The growth of digital services over the last 20yrs has been steadily changing the nature of contact centres, to the point they now tend to deal primarily with “failure demand” essentially where a customer has been unable or unwilling to engage with a process, obligation or need in the “digital” channel.
Many organisations are exploring ways to deal with this increasing demand, whilst coping with digital transformation benefits cases that reduce their resourcing. The most promising approach is obviously being able to deal with simple or common customer questions through automated systems. This has led us to intelligent virtual assistants (IVAs), AI powered software that can interact with customers through natural language, either by voice or text. Using technology like this helps to understand customer intent, provide relevant information, and perform tasks based on user inputs.

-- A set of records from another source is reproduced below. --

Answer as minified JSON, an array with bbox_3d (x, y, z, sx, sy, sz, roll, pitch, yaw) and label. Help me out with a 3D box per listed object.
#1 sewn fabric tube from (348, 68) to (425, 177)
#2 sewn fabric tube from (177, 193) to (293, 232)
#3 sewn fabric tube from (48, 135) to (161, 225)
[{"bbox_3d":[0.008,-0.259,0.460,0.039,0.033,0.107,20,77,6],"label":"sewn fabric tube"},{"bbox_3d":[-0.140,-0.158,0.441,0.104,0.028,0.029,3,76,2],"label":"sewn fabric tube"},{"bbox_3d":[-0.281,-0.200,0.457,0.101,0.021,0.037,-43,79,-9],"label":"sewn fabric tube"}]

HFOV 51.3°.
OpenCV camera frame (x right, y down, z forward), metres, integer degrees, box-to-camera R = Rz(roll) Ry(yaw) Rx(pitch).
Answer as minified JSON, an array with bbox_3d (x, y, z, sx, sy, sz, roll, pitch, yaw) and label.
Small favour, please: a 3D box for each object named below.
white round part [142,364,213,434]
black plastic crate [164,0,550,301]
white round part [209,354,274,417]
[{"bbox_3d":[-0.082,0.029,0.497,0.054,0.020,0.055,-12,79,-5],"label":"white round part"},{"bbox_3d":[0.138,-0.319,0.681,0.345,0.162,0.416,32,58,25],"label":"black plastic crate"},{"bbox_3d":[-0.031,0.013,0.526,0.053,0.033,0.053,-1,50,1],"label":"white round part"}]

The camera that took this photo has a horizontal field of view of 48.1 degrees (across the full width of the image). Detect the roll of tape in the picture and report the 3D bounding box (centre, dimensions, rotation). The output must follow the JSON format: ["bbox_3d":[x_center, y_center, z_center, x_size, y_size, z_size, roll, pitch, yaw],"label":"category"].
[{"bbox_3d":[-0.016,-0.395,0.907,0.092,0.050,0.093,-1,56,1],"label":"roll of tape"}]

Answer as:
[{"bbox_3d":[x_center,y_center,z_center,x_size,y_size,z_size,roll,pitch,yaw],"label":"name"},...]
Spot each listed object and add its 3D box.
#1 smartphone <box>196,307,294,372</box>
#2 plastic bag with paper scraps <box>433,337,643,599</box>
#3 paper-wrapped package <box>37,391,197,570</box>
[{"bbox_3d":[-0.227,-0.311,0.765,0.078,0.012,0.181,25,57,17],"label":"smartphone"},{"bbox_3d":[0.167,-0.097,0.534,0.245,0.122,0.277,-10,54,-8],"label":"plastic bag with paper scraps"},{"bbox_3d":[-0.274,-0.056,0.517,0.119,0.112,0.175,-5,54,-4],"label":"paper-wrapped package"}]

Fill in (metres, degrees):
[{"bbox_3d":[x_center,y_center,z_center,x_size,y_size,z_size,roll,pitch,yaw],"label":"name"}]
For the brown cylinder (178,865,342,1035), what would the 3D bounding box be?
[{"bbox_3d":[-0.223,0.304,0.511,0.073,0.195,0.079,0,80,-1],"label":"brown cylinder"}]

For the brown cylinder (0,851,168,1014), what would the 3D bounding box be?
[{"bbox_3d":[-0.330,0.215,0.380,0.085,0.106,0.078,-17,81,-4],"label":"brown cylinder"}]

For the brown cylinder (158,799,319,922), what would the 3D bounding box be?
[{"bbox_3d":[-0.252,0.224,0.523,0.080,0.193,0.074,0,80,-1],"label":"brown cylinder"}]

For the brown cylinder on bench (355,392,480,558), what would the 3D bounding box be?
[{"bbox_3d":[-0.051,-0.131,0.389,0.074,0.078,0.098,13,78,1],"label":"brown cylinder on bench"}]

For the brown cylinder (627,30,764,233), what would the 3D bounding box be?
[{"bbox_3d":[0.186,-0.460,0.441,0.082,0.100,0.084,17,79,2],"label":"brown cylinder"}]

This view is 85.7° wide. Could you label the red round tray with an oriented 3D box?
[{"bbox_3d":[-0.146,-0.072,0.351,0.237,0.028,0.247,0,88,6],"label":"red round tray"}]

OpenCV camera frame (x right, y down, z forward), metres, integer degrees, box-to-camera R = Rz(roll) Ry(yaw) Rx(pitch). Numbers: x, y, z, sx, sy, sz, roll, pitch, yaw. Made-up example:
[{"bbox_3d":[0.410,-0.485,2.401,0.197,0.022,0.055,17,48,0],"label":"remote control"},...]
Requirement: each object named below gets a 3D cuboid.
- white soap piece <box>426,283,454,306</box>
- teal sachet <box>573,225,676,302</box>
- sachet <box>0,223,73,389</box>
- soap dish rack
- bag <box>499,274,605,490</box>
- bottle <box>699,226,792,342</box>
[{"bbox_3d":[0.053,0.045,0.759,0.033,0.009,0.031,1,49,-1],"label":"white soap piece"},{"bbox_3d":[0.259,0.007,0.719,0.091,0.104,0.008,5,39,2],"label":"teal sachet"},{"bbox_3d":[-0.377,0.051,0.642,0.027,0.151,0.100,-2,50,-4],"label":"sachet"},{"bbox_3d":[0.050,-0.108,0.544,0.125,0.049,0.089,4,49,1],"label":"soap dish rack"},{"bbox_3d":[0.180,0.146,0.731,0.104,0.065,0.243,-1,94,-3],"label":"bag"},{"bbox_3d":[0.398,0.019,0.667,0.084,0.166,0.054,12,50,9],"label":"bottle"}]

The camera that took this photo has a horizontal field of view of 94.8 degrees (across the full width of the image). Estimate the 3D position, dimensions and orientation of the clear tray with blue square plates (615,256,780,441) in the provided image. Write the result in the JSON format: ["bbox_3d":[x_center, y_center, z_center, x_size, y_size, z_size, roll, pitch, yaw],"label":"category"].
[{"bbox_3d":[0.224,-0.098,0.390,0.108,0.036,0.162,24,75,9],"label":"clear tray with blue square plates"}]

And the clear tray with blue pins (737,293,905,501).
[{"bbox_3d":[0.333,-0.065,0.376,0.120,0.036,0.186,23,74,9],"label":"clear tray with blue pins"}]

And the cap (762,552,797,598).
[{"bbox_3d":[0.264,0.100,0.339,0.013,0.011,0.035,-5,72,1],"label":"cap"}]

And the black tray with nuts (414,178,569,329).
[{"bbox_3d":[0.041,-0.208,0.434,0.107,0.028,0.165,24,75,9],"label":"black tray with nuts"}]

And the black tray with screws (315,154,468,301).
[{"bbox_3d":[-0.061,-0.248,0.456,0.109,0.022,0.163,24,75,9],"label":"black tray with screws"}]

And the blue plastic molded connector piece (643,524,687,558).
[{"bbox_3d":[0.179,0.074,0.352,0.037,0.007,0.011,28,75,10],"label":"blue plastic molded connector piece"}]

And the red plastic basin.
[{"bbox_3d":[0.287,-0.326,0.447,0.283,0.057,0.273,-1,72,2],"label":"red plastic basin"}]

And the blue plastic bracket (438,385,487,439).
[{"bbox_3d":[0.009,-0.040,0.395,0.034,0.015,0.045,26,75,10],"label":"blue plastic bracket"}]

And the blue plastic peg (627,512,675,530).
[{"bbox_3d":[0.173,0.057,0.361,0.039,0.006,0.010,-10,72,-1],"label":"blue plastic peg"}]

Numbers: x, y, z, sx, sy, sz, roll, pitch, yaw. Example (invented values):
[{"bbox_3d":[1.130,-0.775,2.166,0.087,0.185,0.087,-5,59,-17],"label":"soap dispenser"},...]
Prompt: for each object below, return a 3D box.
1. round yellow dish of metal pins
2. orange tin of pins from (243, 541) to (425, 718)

IVAs are not the same as chatbots, which are rule-based systems that handle predefined scenarios and inputs. IVAs use advanced technologies such as natural language processing (NLP), machine learning (ML), and speech recognition to learn from customer interactions and provide more personalised and accurate responses, this is the key differentiation that bestows the term “AI Powered” on them.
However, it’s important to think about the use of IVAs and associated technology as a continuum, in that the more they are used, by definition the more they are optimised and therefore the more they can grow into more sophisticated use cases.
The key as ever is to start small and grow, perhaps through discrete areas of business that can be optionally directed from call queues.
This has the potential to lead to a broader “Autonomous Customer Service”, which Gartner define as a type of customer service and support using AI and Automation to “provide proactive, personalised, and predictive service experiences across multiple channels without human intervention”.
This builds on self-service and assisted service, but goes further with a more accessible, intelligent, and dynamic approach, integrating and then blurring the boundary between digital first services and the pathways to get support when issues arise, e.g.: -
• Customers expect fast, convenient, and consistent multi-channel service. Meeting these expectations by providing 24/7, instant responses, and tailored outcomes is essential. Adopting IVA related technology can achieve this and reduce frustrations with long wait times, repetitive questions, and hand-off’s to other agents.
• Reducing headcount in contact centres calls for greater agent productivity and performance. IVAs can handle a large volume of customer queries without compromising quality or accuracy, which frees up human time and resources to focus on more complex or high-value tasks requiring empathy.
• Reducing operational costs by enhancing agent onboarding, training, and retention through more intuitive and digestible access to knowledge, as well as reducing infrastructure and maintenance costs associated with workplace provisioning for human agents.
However, don’t be Fooled into Thinking about IVA as Single Component
For a start, its essential to think about this in a few dimensions and in that regard, Gartner categories are always useful. When it comes to AI/ ML there is obviously a substantial list where those acronyms occur, but three categories stand out as particularly relevant: -
Enterprise Conversational AI Platforms:These are software platforms enabling the development and deployment of IVAs for various use cases across different channels.
Data Science and Machine Learning Platforms:These are software platforms that provide data scientists and other users with tools and capabilities to build, deploy, and manage data and machine learning projects.
AI Developer Services: These are cloud-based services that provide developers with access to AI capabilities such as computer vision, natural language processing, speech recognition, and generation.
The point is, for a large organisation, it’s important to think about supporting IVAs from the widest cross section of the business.
It’s no good just adopting AI/ML/NLP/ GenAI offerings that are part of narrow business applications, limited to specific areas.
You need to think at an enterprise level, choosing solutions that can encompass the full organisation providing a wide portfolio of tools and software components to solve cross-cutting business challenges across multiple use cases, with access and interoperability throughout the wider IT Landscape.
The choice of the right combination of AI/ML solutions to support IVAs and resolve complex problems remains an ongoing challenge, hampering successful application of AI in operational settings.
However, products are emerging that provide enterprise scope and capabilities that map back across the range of Gartner categories above, e.g.: -
- The ability to quickly generate and vary machine learning models to support rapid adoption into end-user context, including safe and economic trial and error approaches.
- Being able to execute workflow, customer and suspicious behaviour analysis, uncovering important causal relationships from large data sets to derive new insight into AI/ ML Models.
- Ensuring reliability and ethical development and use of AI, by being able to present reasons for AI Judgements and adopt consequent learning back into AI/ML Models.
- Providing a means to verify conversational generative AI output, using large business data sets, in a safe and secure testing environment.
Conclusion
Intelligent virtual assistants are not just a trend or gimmick, they are a powerful tool that can transform contact centre operations and customer service outcomes. By adopting IVAs contact centres can better meet demand, enhance customer satisfaction, boost agent productivity and performance, and reduce operational costs.
However, choosing AI/ML products and the delivery models that support them solely grounded in Contact Centre use cases or in singular Contact Management Applications, fails to take advantage of data, process, and insight from the rest of the enterprise and conversely fails to turn contact demand into wider enterprise value.